How airtightness affects energy efficiency

Unsealed cracks and openings in a home's exterior—also known as the "building envelope"—can lead to significant energy loss.

Energy waste: Air leakage can account for 25% to 40% of the energy used for heating and cooling in a typical home. Conditioned air escapes through cracks, forcing HVAC systems to work harder and increasing utility costs.

Reduced comfort: Air leaks cause drafts and lead to uneven temperatures throughout the house, creating uncomfortable hot or cold spots.

Poor indoor air quality: An effective air barrier helps control the flow of air and prevents outdoor pollutants like dust, allergens, and humidity from entering the home. A tight home with proper mechanical ventilation offers better control over indoor air quality.

Moisture problems: In both hot and cold climates, air leaks can allow moisture to enter wall cavities, where it can condense and lead to structural damage, mold, and mildew.

A blower door pressure test is the standard diagnostic tool used to measure a home's airtightness, identify air leaks, and quantify how much energy is being lost.

How blower door testing works

A blower door is a diagnostic tool consisting of a powerful, variable-speed fan mounted within an adjustable frame and a flexible panel that temporarily seals an exterior doorway. 

1. Preparation: To perform the test, all exterior windows, doors, and intentional vents (like fireplace dampers) are closed. All interior doors are left open to allow air to move freely throughout the house.

2. Depressurization: The fan is turned on to pull air out of the house, which lowers the air pressure inside relative to the outside. This pressure difference forces outside air to rush in through every unsealed gap and crack in the building envelope.

3. Measurement: A pressure gauge called a manometer measures the pressure difference, and the calibrated fan measures the total airflow needed to maintain a constant pressure. This measurement is most often taken at a standard pressure of 50 Pascals (Pa), which simulates a 20 mph wind blowing on every side of the home at once.

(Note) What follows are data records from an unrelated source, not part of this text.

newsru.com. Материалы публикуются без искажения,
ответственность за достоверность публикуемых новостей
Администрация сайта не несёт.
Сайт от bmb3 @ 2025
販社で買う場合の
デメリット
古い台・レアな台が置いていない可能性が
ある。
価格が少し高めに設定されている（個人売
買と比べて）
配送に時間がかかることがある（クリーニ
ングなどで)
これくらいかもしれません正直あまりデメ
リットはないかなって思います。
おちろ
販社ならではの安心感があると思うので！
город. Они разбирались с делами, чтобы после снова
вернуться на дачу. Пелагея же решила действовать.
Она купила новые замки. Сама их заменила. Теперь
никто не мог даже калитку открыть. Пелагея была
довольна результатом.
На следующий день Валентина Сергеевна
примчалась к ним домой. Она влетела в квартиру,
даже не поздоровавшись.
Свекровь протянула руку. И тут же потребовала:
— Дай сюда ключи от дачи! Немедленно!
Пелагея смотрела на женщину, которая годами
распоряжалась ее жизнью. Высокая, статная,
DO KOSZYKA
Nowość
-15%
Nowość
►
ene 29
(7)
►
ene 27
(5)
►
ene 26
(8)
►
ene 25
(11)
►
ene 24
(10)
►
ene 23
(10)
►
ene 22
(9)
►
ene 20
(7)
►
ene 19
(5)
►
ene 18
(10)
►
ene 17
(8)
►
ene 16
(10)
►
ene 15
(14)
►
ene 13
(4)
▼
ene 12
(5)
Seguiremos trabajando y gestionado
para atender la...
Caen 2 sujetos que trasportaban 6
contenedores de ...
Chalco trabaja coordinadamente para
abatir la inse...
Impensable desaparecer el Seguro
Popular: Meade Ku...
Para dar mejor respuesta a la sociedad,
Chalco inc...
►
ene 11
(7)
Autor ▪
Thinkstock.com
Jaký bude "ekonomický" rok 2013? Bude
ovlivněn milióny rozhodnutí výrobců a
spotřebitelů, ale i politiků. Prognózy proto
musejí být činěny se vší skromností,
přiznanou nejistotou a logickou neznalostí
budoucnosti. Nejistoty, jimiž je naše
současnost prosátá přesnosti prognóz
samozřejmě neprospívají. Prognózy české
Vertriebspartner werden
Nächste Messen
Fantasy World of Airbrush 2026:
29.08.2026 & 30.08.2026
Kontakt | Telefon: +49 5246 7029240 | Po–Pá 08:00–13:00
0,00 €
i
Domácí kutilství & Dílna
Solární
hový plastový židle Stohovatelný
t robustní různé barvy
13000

4. Leak detection: While the test is running, technicians can use tools like infrared cameras, smoke pencils, or their own hands to pinpoint the exact location of air leaks.

5. Analysis: The results are used to calculate the home's airtightness, often expressed in "Air Changes per Hour at 50 Pascals" (ACH50). This metric indicates how many times the entire volume of air inside the house is exchanged with outside air in an hour under the test's pressurized conditions. 

Key metrics

• Air Changes per Hour (ACH): Calculated by multiplying the blower door's airflow measurement in cubic feet per minute (CFM) by 60 and then dividing by the home's total volume. For residential properties, the lower the ACH50 number, the more airtight and energy-efficient the home.

• Cubic Feet per Minute (CFM): This is the direct measurement of airflow through the fan during the test. A higher CFM number indicates a leakier home. 

After the test

Based on the blower door test results, an energy auditor can recommend targeted improvements to reduce air leakage and increase energy efficiency, such as: 

• Adding weatherstripping to doors and windows.

• Applying caulk or sealants around plumbing, wiring, and other penetrations.

• Installing new insulation in attics, walls, and crawl spaces. 

For new construction or very airtight homes, mechanical ventilation may be necessary to ensure adequate fresh air for a healthy indoor environment.